::: 抜粋本文
深間(ふかま)にはまった:国語辞典には、男女の交情が非常に深いこと、と書いてある。アタシには関係ねぇ言葉だが。
布置結構、布置の妙:「布置(ふち)」は配置。
文机(ふみづくえ)
:アタシの文机にはラジカセ、パソコン、プりンター、ファックスがあらぁな。
不貞腐(ふてくさ)る:不貞が腐るとは、凄い表現です。
船玉(ふなだま)様:=観音様=女性のアソコ?
臥せる:病気の場合は「伏せる」ではなく「臥せる」が…らしいです。
踏ん切りをつける:思いきって決心すること。「…がつかない」
ふわりと笑った:へぇ〜、こんな表現があるんだ。
<へ>
臙脂白粉(べにおしろい)
紅白粉。べにとおしろい。べにやおしろうで化粧すること。「紅白粉は女のたしなみ」
<ほ>
放っつき歩く
:ほつくの促音化で「ほっつく」(歩きまわる。うろつく。)下町言葉。
::::::
実施する課題 –
**a.** 本文で直後の括弧に読み仮名が付いている語を、読み仮名とともにすべて挙げてください。
**b.** 本文の「船玉(ふなだま)様:=観音様=女性のアソコ?」から「紅白粉。べにとおしろい。べにやおしろうで化粧すること。「紅白粉は女のたしなみ」」までを、両端を含めて書き写してください。その際、「決心」を「覚悟」に入れ替えてください。
::: 元資料
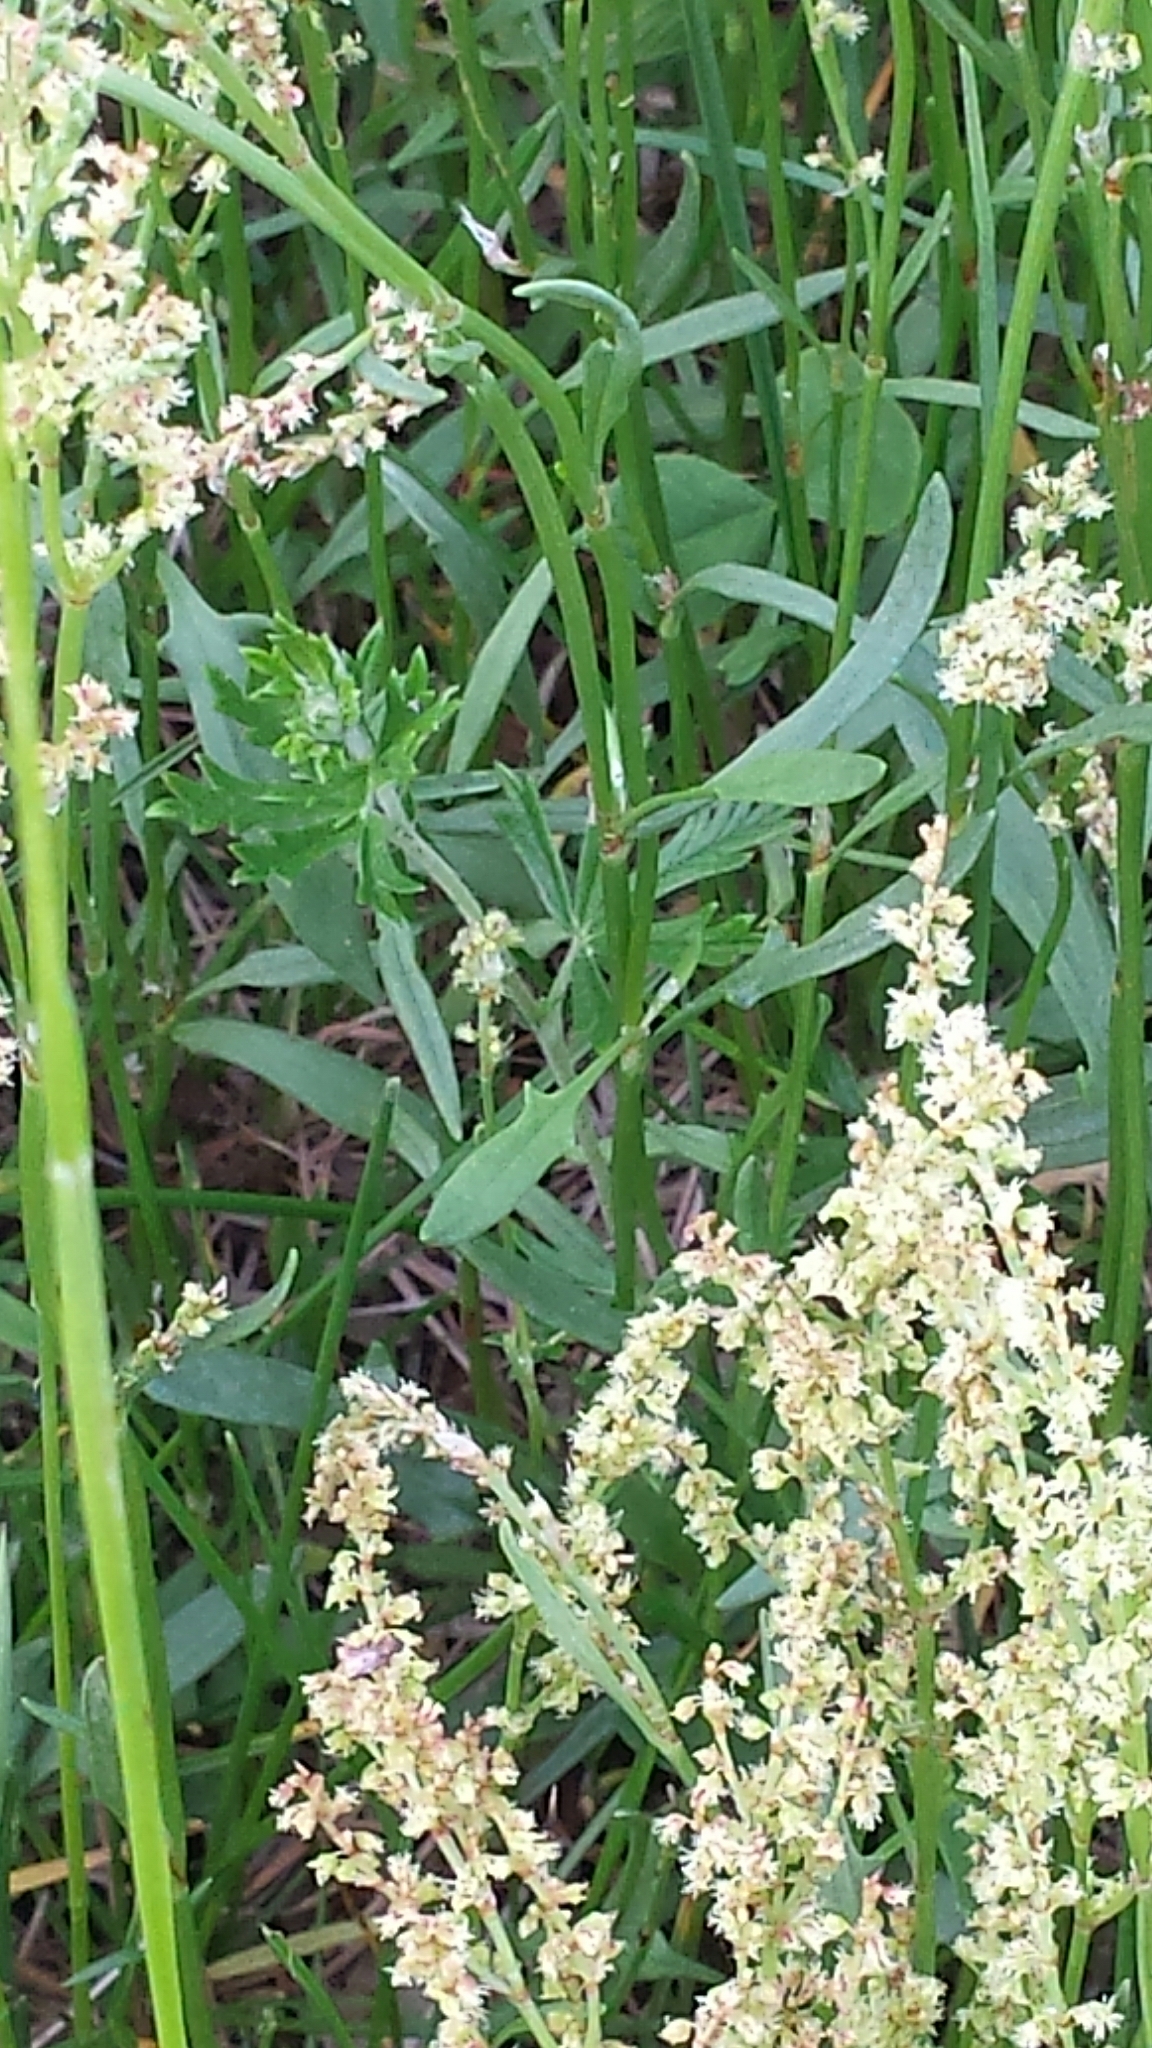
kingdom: Plantae
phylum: Tracheophyta
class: Magnoliopsida
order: Caryophyllales
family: Polygonaceae
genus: Rumex
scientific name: Rumex acetosella
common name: Common sheep sorrel
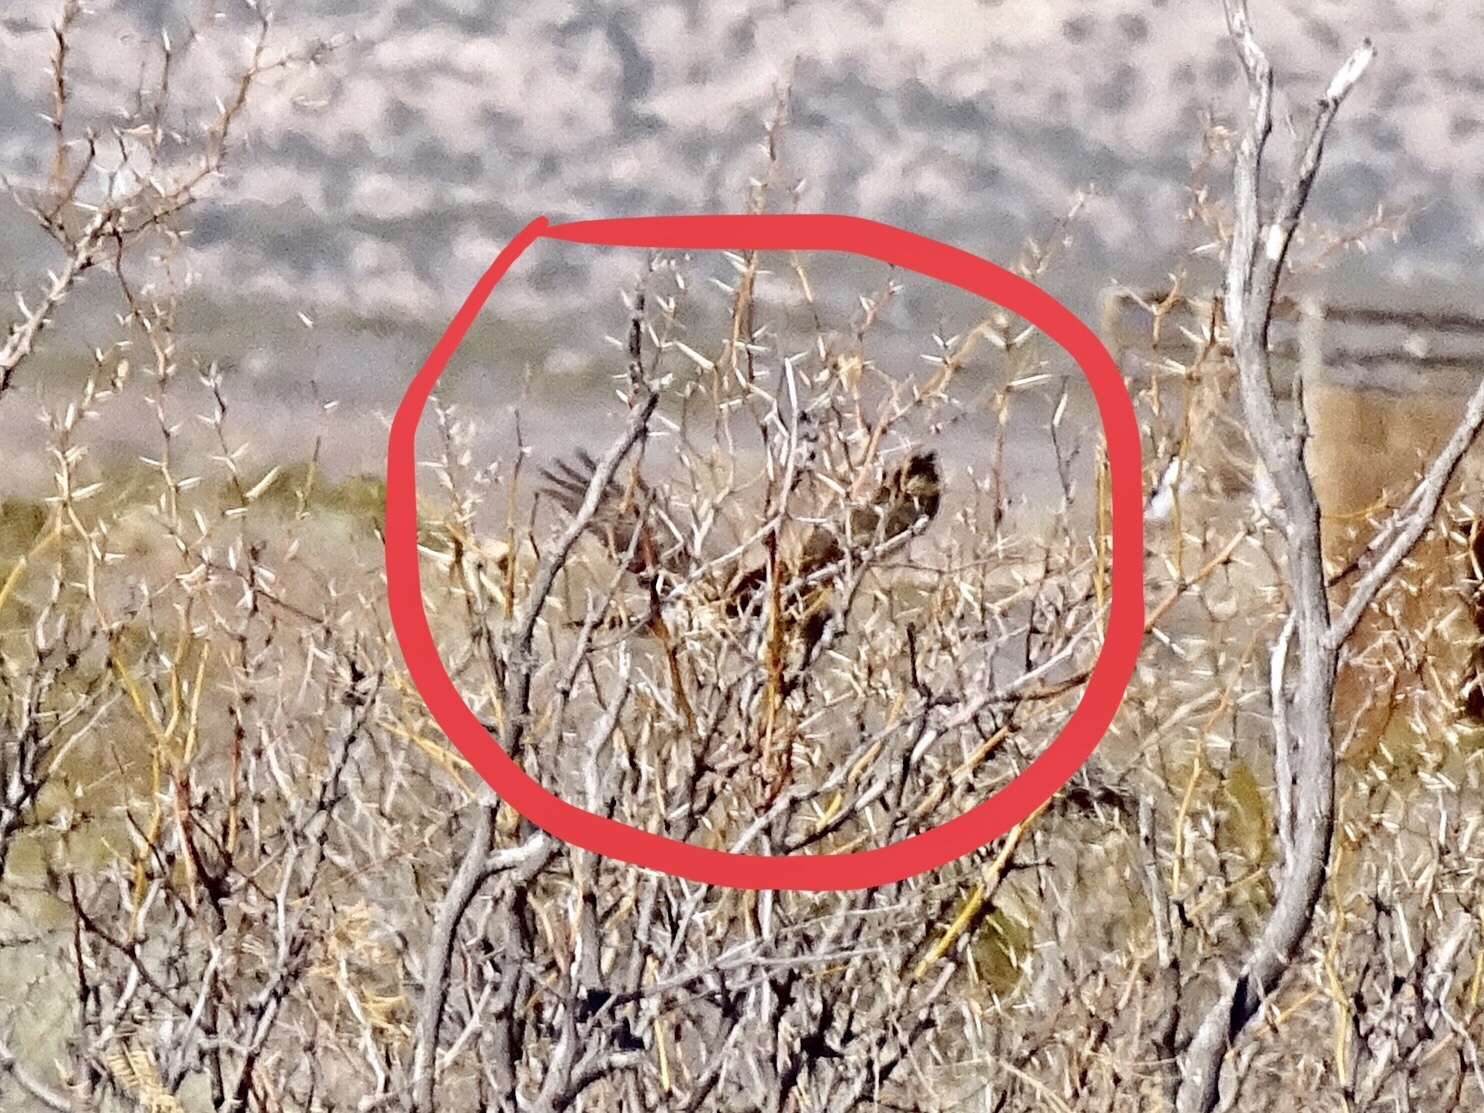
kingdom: Animalia
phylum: Chordata
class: Aves
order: Accipitriformes
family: Accipitridae
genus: Circus
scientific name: Circus cyaneus
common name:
::::::
課題ごとの解答 –
**a.**
深間(ふかま)
布置(ふち)
文机(ふみづくえ)
不貞腐(ふてくさ)
船玉(ふなだま)
臙脂白粉(べにおしろい)

**b.**
船玉(ふなだま)様:=観音様=女性のアソコ?
臥せる:病気の場合は「伏せる」ではなく「臥せる」が…らしいです。
踏ん切りをつける:思いきって覚悟すること。「…がつかない」
ふわりと笑った:へぇ〜、こんな表現があるんだ。
<へ>
臙脂白粉(べにおしろい)
紅白粉。べにとおしろい。べにやおしろうで化粧すること。「紅白粉は女のたしなみ」